(Chart comprehension material)
┌──

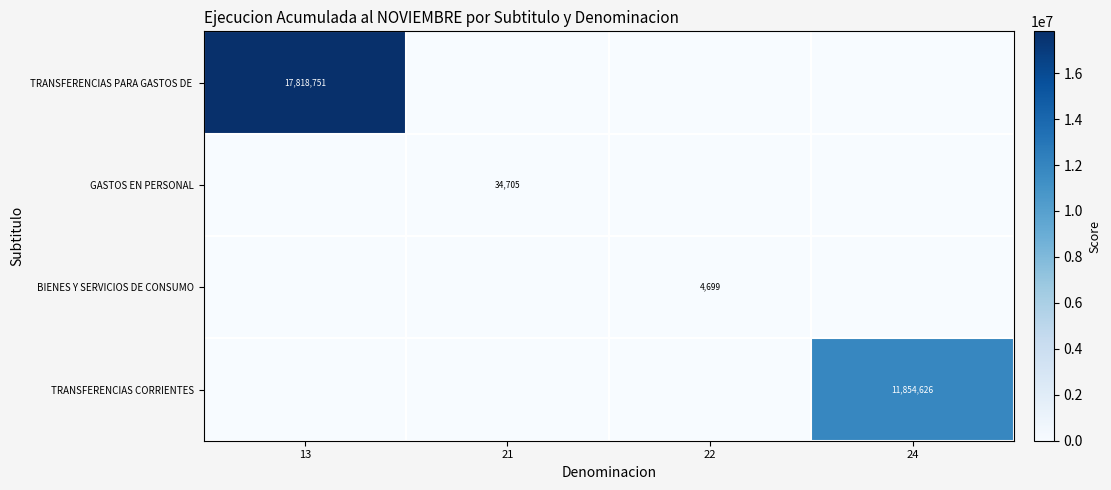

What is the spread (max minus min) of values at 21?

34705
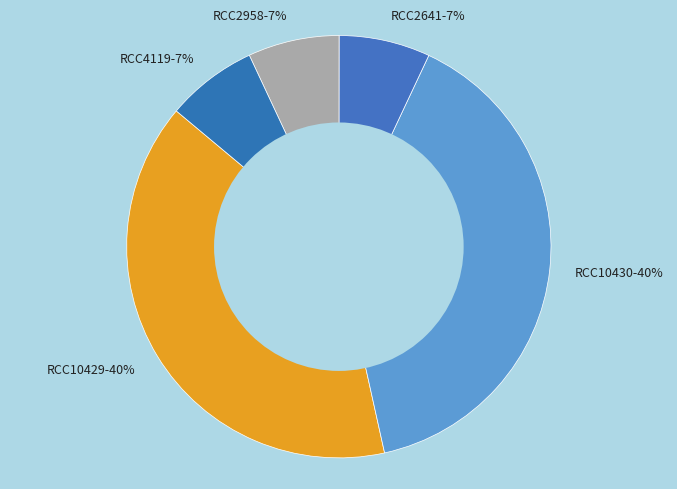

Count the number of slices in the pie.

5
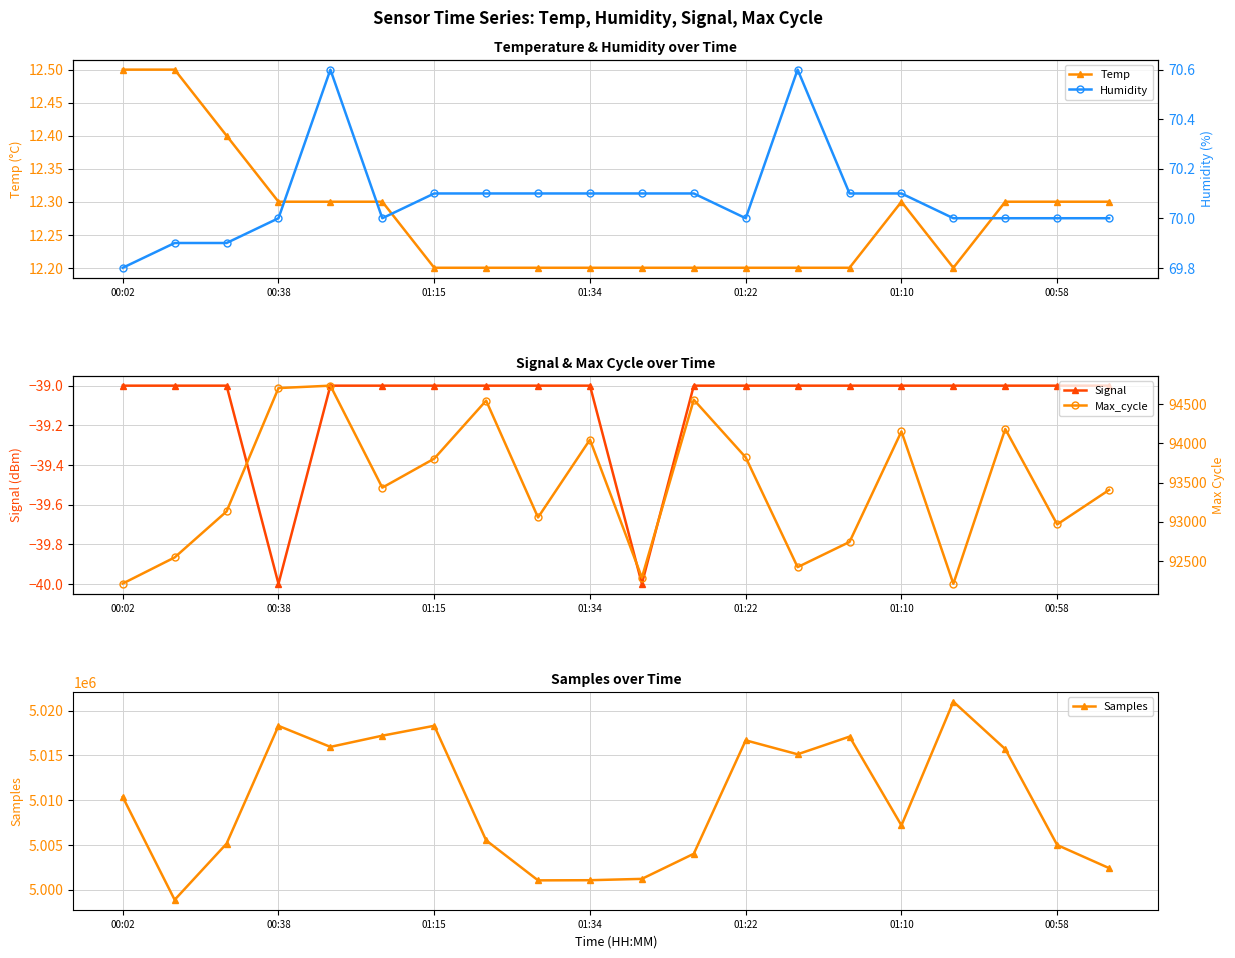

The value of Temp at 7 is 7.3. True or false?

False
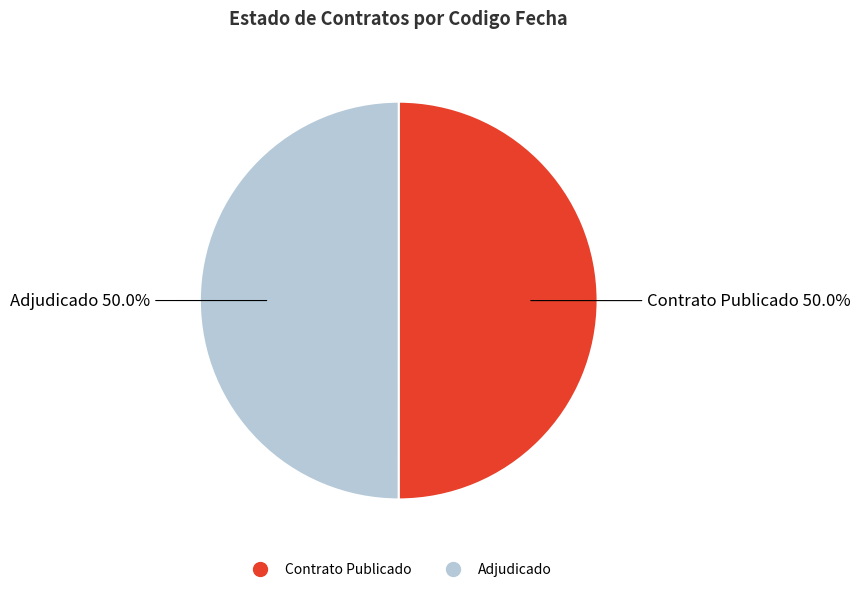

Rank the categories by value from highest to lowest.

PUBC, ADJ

└──

**Problem description**
Write out the text of all the material above word for word, leaving out the pictures.

**Answer to this exercise**
What is the spread (max minus min) of values at 21?

34705

Count the number of slices in the pie.

5

The value of Temp at 7 is 7.3. True or false?

False

Rank the categories by value from highest to lowest.

PUBC, ADJ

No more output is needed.